The Humans (21 page)

Teenagers

Another thing adding force to the relentless gravity dogging this planet was all the worry that Isobel still had for Gulliver. She was pinching her bottom lip quite a lot, and
staring vacantly out of windows. I had bought Gulliver a bass guitar, but the music he played was so gloomy it gave the house an unceasing soundtrack of despair.

‘I just keep thinking of things,’ said Isobel, when I told her that all this worry was unhealthy. ‘When he got expelled from school. He wanted it. He wanted to be expelled. It
was a sort of academic suicide. I just worry, you know. He’s always been so bad at connecting with people. I can remember the first ever report he had at nursery school. It said he had
resisted making any attachments. I mean, I know he’s had friends, but he’s always found it difficult. Shouldn’t there be girlfriends by now? He’s a good-looking
boy.’

‘Are friends so important? What’s the point of them?’

‘Connections, Andrew. Think of Ari. Friends are how we connect to the world. I just worry, sometimes, that he’s not fixed here. To the world. To life. He reminds me of
Angus.’

Angus, apparently, was her brother. He had ended his own life in his early thirties because of financial worries. I felt sad when she told me that. Sad for all the humans who find it easy to
feel ashamed about things. They were not the only life form in the universe to have suicide, but they were one of the most enthusiastic about it. I wondered if I should tell her that he
wasn’t going to school. I decided I should.

‘What?’ Isobel asked. But she had heard. ‘Oh God. So what’s he been doing?’

‘I don’t know,’ I said. ‘Just walking around, I think.’

‘Walking around?’

‘When I saw him he was walking.’

She was angry now, and the music Gulliver was playing (quite loudly, by this point) wasn’t helping.

And Newton was making me feel guilty with his eyes.

‘Listen, Isobel, let’s just—’

It was too late. Isobel raced up the stairs. The inevitable row ensued. I could only hear Isobel’s voice. Gulliver’s was too quiet and low, deeper than the bass guitar. ‘Why
haven’t you been to school?’ his mother shouted. I followed, with nausea in my stomach, and a dull ache in my heart.

I was a traitor.

He shouted at his mother, and his mother shouted back. He mentioned something about me getting him into fights but fortunately Isobel had no clue what he was talking about.

‘Dad, you bastard,’ he said to me at one point.

‘But the guitar. That was my idea.’

‘So you’re buying me now?’

Teenagers, I realised, were really quite difficult. In the same way the south-eastern corner of the Derridean galaxy was difficult.

His door slammed.

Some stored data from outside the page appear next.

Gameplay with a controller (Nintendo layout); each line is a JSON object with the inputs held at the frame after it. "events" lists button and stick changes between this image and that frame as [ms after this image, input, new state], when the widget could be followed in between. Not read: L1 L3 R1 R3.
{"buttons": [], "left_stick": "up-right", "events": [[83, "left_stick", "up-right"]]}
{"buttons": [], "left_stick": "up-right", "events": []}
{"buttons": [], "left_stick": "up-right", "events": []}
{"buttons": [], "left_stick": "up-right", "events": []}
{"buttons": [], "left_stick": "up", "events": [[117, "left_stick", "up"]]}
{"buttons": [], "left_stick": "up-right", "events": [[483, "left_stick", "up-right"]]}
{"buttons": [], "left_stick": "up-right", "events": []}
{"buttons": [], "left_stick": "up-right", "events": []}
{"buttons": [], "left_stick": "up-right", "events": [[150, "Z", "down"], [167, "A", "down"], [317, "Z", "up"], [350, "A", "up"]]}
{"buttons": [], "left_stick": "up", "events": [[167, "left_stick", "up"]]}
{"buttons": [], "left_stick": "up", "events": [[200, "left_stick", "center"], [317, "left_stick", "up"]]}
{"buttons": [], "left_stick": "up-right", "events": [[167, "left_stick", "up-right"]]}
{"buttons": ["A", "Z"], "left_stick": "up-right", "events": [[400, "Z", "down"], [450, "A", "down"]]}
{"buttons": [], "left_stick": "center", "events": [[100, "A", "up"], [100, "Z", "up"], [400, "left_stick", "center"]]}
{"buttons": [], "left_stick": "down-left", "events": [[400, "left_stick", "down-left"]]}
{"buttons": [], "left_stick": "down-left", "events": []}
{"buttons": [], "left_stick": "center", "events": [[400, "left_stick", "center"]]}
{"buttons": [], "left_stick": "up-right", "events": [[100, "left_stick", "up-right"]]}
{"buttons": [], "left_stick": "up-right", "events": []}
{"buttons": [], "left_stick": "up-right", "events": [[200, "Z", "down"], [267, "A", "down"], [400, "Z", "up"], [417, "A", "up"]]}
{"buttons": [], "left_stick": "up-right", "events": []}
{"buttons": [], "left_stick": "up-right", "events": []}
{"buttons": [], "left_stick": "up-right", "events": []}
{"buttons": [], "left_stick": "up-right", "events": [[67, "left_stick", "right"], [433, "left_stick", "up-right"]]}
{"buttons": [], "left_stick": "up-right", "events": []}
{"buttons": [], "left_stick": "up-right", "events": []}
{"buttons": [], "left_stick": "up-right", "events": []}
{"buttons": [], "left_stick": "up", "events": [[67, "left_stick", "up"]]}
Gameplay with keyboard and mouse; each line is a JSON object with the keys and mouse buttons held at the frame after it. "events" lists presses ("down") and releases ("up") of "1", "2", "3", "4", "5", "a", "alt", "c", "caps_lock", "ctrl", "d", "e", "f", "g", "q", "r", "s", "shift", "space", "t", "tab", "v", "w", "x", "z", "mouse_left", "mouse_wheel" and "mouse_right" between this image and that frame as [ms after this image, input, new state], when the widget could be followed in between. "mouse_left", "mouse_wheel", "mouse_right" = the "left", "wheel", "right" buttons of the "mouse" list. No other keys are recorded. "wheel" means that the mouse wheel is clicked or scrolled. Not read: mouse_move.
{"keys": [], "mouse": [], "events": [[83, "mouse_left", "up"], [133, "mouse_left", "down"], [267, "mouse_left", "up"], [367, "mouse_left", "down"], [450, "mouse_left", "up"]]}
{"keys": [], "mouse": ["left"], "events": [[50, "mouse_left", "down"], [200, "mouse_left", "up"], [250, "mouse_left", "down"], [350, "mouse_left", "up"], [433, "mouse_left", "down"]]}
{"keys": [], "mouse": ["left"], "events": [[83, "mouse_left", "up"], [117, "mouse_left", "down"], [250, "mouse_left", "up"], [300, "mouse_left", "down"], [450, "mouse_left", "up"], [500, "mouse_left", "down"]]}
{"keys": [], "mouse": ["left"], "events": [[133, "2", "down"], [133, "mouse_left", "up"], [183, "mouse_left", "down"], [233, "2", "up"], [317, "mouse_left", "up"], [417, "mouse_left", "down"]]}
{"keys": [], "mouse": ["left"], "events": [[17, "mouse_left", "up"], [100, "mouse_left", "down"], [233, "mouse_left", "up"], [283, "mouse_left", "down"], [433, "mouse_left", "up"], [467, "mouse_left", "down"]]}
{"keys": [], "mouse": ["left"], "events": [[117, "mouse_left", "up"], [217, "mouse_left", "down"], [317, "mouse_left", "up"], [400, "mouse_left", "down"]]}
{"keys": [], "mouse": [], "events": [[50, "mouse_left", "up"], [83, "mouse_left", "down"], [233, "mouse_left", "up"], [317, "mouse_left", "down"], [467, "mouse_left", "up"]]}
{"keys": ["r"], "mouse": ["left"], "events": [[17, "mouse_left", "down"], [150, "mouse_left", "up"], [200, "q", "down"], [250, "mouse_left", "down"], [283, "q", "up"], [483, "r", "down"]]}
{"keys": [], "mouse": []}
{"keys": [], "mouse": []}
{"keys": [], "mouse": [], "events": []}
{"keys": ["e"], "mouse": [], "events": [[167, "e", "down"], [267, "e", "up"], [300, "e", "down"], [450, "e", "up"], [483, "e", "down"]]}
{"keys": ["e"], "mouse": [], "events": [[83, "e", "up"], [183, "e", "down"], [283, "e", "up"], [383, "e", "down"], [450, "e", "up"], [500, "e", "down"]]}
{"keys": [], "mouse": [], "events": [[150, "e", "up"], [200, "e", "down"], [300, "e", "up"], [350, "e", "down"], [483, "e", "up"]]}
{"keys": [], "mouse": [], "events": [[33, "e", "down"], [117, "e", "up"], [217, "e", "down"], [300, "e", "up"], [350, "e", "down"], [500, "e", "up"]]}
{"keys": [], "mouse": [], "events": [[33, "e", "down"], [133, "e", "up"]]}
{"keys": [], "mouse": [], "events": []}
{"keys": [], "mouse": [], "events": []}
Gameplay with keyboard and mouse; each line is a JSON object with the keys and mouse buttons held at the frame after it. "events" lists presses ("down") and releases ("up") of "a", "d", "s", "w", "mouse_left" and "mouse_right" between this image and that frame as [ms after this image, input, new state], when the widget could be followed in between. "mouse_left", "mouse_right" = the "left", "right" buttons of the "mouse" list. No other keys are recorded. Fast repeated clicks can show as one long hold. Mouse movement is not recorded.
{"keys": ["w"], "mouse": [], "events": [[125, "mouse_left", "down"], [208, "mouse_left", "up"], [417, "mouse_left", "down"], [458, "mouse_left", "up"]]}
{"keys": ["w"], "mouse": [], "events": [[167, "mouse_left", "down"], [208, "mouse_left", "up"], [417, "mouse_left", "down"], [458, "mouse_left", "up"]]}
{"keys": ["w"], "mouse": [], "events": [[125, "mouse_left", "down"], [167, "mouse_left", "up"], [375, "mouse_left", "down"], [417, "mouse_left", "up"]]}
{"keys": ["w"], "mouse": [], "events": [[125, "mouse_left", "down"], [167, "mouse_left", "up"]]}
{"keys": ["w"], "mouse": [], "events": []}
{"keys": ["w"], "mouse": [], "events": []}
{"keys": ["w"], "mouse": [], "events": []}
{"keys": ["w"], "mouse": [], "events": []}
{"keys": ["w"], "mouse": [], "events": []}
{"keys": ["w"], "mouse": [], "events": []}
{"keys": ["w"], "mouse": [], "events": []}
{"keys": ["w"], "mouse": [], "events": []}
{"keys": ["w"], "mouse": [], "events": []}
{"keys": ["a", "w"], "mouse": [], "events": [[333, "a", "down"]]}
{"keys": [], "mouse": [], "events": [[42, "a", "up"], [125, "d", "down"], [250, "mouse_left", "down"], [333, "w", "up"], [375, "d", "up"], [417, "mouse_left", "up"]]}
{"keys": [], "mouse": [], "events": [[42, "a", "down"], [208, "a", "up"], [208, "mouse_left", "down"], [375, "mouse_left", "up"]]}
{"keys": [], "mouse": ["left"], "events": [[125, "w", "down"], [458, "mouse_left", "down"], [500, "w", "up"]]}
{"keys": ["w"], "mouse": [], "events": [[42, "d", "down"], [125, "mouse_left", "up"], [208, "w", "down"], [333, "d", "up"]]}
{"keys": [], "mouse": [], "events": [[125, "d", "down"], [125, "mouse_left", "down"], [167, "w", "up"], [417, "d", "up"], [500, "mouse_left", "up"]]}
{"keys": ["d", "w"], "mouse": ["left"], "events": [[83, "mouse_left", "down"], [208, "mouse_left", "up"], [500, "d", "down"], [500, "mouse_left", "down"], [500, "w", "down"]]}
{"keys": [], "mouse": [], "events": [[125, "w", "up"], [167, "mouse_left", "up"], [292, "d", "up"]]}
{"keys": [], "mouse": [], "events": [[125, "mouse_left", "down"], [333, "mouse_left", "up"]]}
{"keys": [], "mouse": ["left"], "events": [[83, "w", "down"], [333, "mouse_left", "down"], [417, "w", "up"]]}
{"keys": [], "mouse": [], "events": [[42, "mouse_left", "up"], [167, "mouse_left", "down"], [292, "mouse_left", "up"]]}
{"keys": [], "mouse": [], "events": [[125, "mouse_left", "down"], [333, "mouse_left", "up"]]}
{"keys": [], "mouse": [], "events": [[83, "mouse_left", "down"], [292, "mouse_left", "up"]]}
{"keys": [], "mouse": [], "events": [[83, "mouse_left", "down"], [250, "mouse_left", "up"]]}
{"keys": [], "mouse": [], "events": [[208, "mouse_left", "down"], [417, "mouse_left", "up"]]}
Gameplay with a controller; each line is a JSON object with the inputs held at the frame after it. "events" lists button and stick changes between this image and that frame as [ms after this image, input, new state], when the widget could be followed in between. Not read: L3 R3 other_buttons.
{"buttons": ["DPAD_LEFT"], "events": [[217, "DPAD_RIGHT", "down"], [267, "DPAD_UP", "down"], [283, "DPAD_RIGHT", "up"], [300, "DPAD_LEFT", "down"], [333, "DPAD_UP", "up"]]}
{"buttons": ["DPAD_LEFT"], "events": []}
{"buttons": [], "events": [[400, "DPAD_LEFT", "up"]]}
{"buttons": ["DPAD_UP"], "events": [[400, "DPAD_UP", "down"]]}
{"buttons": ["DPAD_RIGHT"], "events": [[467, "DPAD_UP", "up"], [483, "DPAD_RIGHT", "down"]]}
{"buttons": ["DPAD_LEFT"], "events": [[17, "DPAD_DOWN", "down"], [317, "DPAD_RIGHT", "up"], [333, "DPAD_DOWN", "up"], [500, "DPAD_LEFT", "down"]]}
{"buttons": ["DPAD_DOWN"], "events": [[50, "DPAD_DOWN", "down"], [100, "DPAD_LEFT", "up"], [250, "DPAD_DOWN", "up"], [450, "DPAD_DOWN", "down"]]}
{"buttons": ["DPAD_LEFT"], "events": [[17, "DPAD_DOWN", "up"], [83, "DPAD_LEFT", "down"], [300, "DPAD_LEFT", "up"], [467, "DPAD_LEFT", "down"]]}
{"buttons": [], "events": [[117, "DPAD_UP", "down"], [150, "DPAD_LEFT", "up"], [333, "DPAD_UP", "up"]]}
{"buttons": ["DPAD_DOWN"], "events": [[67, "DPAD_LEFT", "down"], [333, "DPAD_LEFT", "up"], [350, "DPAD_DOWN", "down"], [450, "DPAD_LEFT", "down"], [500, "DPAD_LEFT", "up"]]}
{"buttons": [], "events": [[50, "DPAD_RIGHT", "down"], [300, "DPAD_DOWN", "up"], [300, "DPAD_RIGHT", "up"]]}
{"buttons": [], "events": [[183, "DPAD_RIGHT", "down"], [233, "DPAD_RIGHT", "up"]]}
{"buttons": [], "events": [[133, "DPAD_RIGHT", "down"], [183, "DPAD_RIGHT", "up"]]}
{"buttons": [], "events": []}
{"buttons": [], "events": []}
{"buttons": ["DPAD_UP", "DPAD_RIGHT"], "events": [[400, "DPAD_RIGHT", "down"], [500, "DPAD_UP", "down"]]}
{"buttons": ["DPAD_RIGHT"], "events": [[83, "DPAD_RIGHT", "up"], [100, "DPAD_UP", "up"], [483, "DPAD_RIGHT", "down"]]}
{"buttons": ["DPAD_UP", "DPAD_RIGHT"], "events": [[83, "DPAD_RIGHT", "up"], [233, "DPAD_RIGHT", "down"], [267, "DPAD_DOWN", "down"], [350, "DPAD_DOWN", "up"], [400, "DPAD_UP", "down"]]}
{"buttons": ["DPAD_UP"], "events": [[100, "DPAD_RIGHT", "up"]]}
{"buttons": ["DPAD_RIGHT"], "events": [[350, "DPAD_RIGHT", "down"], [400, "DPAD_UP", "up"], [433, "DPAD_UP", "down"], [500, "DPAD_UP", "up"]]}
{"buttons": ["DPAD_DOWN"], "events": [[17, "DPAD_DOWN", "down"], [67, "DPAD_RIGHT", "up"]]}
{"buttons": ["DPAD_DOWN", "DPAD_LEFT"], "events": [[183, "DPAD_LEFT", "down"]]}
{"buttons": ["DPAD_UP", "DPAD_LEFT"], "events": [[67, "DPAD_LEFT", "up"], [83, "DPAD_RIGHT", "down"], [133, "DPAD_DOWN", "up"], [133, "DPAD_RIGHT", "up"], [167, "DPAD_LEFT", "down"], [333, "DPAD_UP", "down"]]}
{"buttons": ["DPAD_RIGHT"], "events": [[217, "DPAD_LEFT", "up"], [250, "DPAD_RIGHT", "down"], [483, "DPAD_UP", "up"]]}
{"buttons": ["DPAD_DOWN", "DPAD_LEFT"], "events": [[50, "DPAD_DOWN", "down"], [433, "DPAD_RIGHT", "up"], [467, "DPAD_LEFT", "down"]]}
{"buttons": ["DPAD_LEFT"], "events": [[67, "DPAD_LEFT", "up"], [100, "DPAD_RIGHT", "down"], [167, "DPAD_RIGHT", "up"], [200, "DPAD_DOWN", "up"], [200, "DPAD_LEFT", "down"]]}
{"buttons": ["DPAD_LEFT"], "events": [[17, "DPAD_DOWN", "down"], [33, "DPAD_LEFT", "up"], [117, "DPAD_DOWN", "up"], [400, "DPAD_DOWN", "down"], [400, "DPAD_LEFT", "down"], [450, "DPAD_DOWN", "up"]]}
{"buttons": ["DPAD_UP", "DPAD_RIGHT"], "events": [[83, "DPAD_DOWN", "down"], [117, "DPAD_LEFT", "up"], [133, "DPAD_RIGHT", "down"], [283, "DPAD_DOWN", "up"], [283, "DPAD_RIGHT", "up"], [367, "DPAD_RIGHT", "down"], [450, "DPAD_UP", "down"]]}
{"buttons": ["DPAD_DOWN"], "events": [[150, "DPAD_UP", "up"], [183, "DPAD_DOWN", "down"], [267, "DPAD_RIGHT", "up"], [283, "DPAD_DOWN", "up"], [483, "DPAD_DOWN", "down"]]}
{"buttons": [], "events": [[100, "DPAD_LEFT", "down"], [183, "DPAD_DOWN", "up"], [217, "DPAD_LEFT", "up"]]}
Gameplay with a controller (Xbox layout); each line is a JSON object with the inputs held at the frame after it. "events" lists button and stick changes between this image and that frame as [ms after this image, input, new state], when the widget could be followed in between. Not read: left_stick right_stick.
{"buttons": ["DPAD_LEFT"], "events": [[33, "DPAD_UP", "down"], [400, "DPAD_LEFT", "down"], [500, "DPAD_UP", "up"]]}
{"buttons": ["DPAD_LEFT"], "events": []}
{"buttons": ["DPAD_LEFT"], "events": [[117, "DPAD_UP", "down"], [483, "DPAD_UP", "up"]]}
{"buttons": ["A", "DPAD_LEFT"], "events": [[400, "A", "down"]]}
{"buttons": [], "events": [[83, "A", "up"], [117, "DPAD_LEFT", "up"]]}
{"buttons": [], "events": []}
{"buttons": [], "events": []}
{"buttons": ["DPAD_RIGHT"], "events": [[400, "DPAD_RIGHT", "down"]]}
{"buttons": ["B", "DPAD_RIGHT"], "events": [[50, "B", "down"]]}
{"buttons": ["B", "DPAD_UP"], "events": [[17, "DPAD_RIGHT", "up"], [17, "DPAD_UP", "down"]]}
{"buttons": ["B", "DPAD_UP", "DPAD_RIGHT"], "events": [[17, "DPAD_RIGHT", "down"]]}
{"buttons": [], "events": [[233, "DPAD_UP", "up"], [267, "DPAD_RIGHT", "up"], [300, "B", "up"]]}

I used the right tone of voice. ‘Gulliver, calm down. I am sorry. I am only trying to do what is best for you. I am learning here. Every day is a lesson, and some lessons
I fail.’

It didn’t work. Unless working meant Gulliver kicking his own door with rage. Isobel eventually went downstairs, but I stayed there. An hour and thirty-eight minutes sitting on the beige
wool carpet on the other side of the door.

Newton came to join me. I stroked him. He licked my wrist with his rough tongue. I stayed right there, tilted my head towards the door.

‘I am sorry, Gulliver,’ I said. ‘I am sorry. I am sorry. And I am sorry I embarrassed you.’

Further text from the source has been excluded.